Cross-Validation

What is Cross-Validation?

Cross-validation is an extension of the training, validation, and holdout (TVH) process that minimizes the sampling bias of machine learning models. Data partitioning for the regular TVH process looks like this:

TVH 1

With cross-validation, we still have our holdout data, but we use several different portions of the data for validation rather than using one fifth for the holdout, one for validation, and the remainder for training as shown in the above example. Since the non-holdout data was split into five buckets, we call this “5-fold cross-validation.” If there had been four buckets, it would have been 4-fold cross-validation.

TVH

Next, we build five iterations of a model (represented by the five different rows), training it on the gray part of the set and testing it on the blue part. Then we can take the average performance of the model on each of the validation partitions and use it to measure model performance.

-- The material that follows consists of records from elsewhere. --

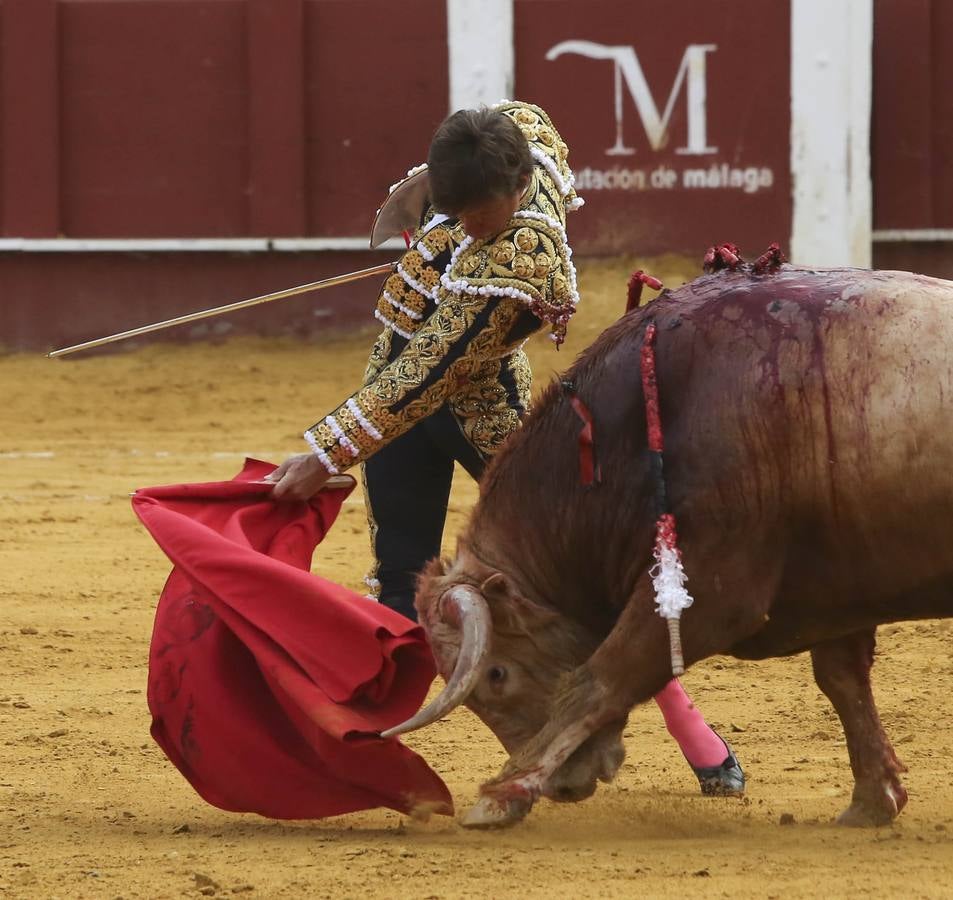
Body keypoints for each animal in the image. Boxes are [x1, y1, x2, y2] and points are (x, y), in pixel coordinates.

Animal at [384, 255, 952, 828]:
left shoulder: (713, 590)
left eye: (497, 674)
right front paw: (873, 800)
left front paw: (499, 795)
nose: (566, 786)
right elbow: (843, 682)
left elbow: (600, 678)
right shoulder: (835, 590)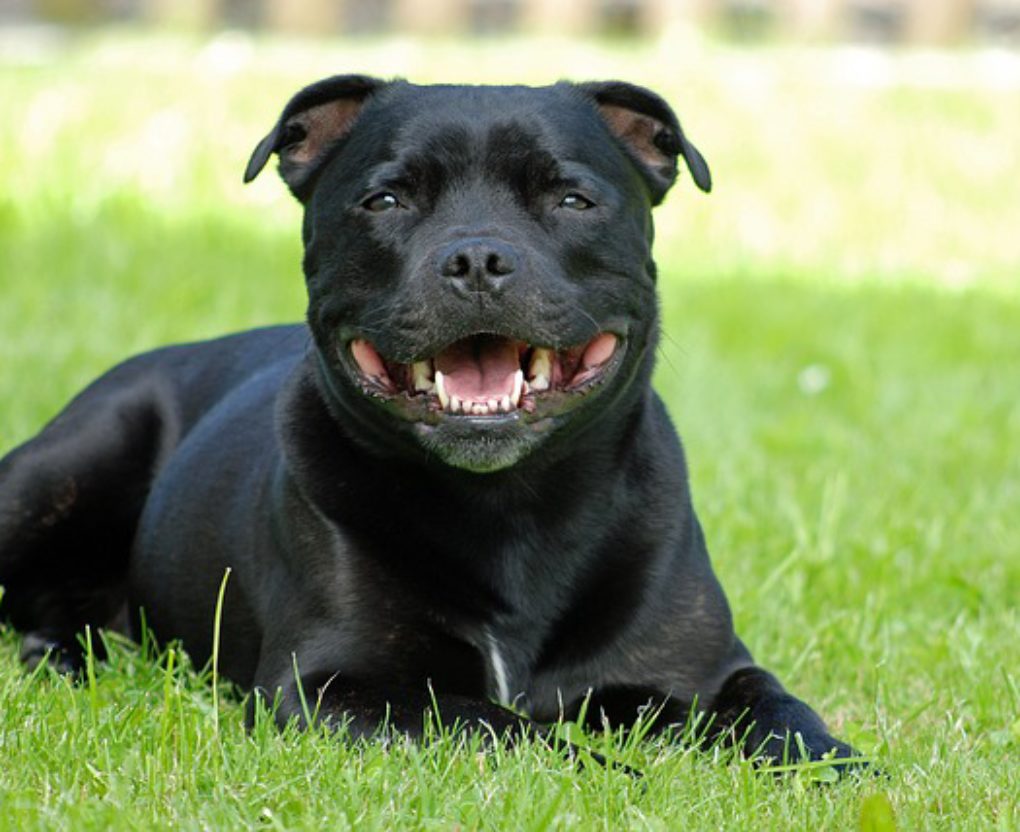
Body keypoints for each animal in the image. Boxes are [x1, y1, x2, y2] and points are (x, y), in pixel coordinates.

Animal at [0, 78, 856, 766]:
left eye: (571, 199)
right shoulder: (334, 683)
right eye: (387, 199)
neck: (512, 509)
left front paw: (845, 775)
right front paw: (619, 777)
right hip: (62, 468)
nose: (477, 259)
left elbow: (790, 721)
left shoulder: (703, 673)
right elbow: (506, 730)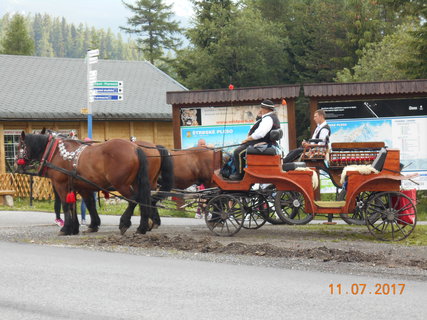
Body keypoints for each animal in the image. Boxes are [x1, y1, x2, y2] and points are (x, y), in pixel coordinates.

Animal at [17, 132, 154, 235]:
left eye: (20, 146)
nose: (16, 165)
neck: (54, 152)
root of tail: (135, 148)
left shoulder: (60, 184)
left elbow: (66, 204)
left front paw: (66, 228)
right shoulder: (79, 186)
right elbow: (84, 204)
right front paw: (83, 226)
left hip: (121, 184)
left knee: (133, 199)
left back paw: (124, 223)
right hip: (136, 182)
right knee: (143, 200)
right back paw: (142, 227)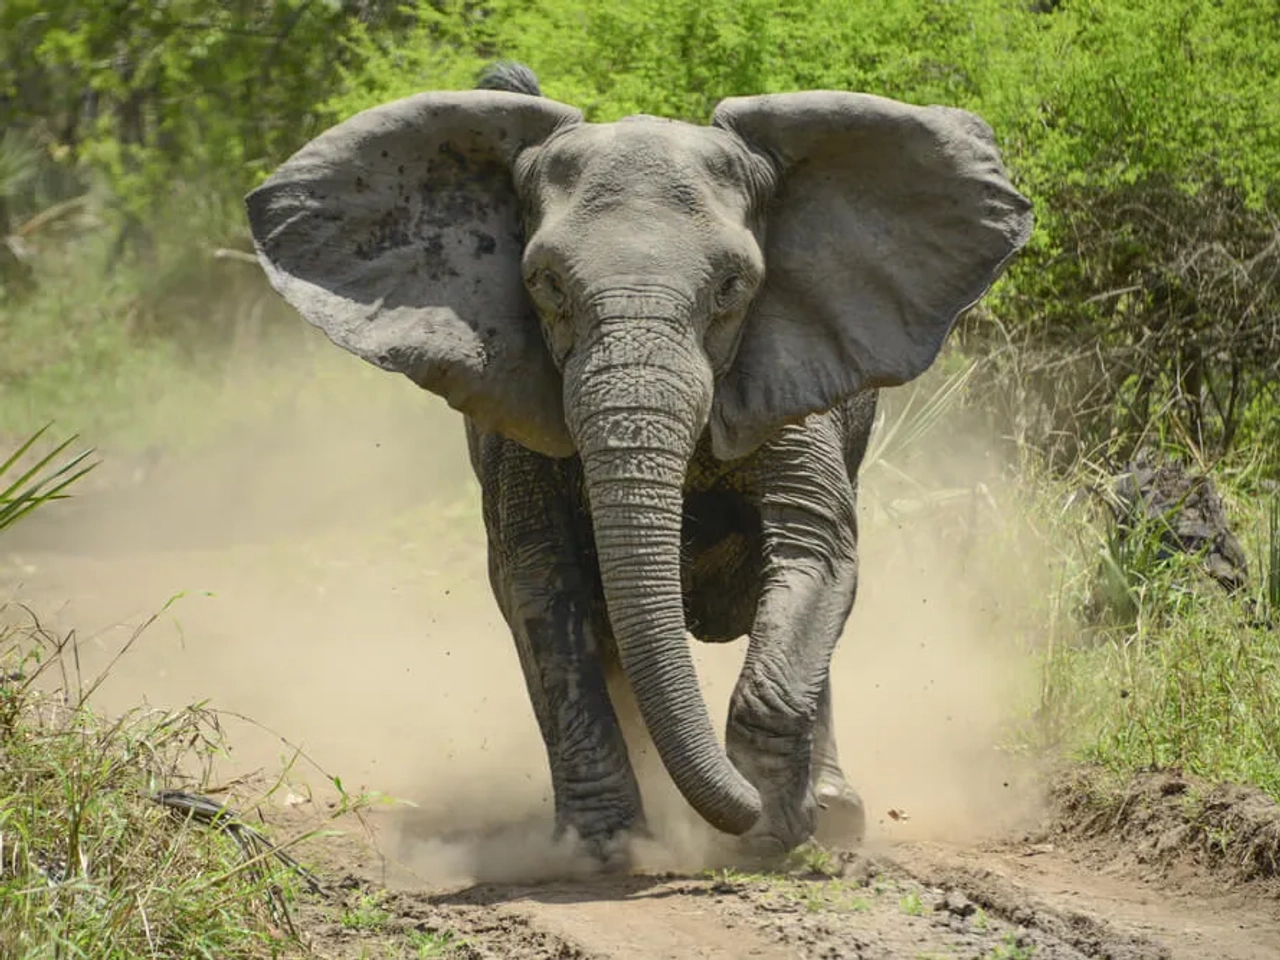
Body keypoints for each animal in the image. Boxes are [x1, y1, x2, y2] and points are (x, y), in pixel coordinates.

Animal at [244, 61, 1032, 863]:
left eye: (732, 287)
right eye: (546, 284)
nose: (741, 812)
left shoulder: (790, 370)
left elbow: (814, 550)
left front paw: (772, 834)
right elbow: (539, 582)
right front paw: (605, 847)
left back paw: (832, 814)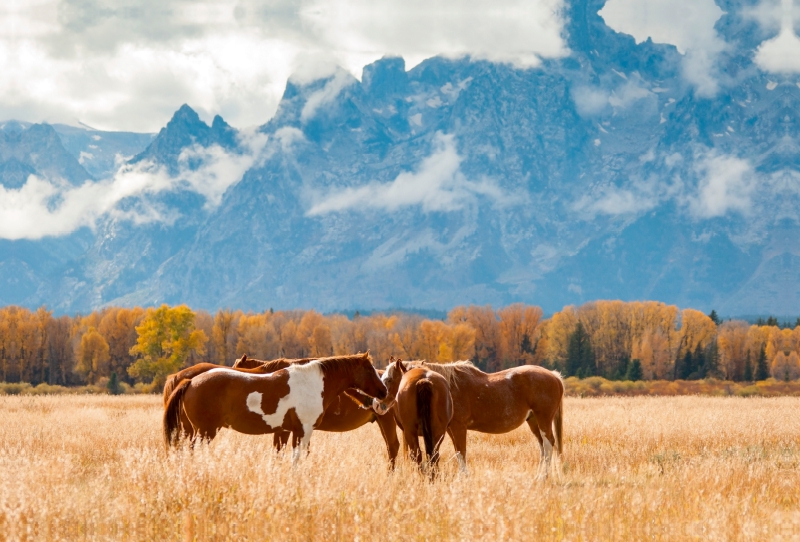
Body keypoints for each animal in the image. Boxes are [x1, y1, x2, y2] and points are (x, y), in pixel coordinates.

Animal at [374, 362, 564, 480]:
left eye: (389, 379)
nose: (376, 405)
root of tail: (554, 376)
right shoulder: (449, 430)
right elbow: (458, 451)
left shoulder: (458, 428)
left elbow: (461, 452)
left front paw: (463, 477)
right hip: (533, 421)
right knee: (542, 446)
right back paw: (539, 475)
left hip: (543, 418)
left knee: (548, 443)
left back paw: (543, 477)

Why is Cross-Validation Important?

If the original validation partition is not representative of the overall population, then the resulting model may appear to have a high accuracy when in reality it just happens to fit the unusual validation set well, causing you to implement a model that actually has poor accuracy when applied to future data. With cross-validation, you can double-check how accurate your model is on multiple different subsets of data, ensuring it will generalize well to data you collect in the future.

Cross-Validation + DataRobot

DataRobot automatically uses 5-fold cross-validation, but also allows you to manually partition your data.

DR-crossvalidation

Alternatively, rather than using TVH or cross-validation, you can specify group partitioning or out-of-time partitioning, which trains models on data from one time period and validates the model on data from a later time period. For the maximum level of control, you can specify the partition to which each record in your dataset is assigned.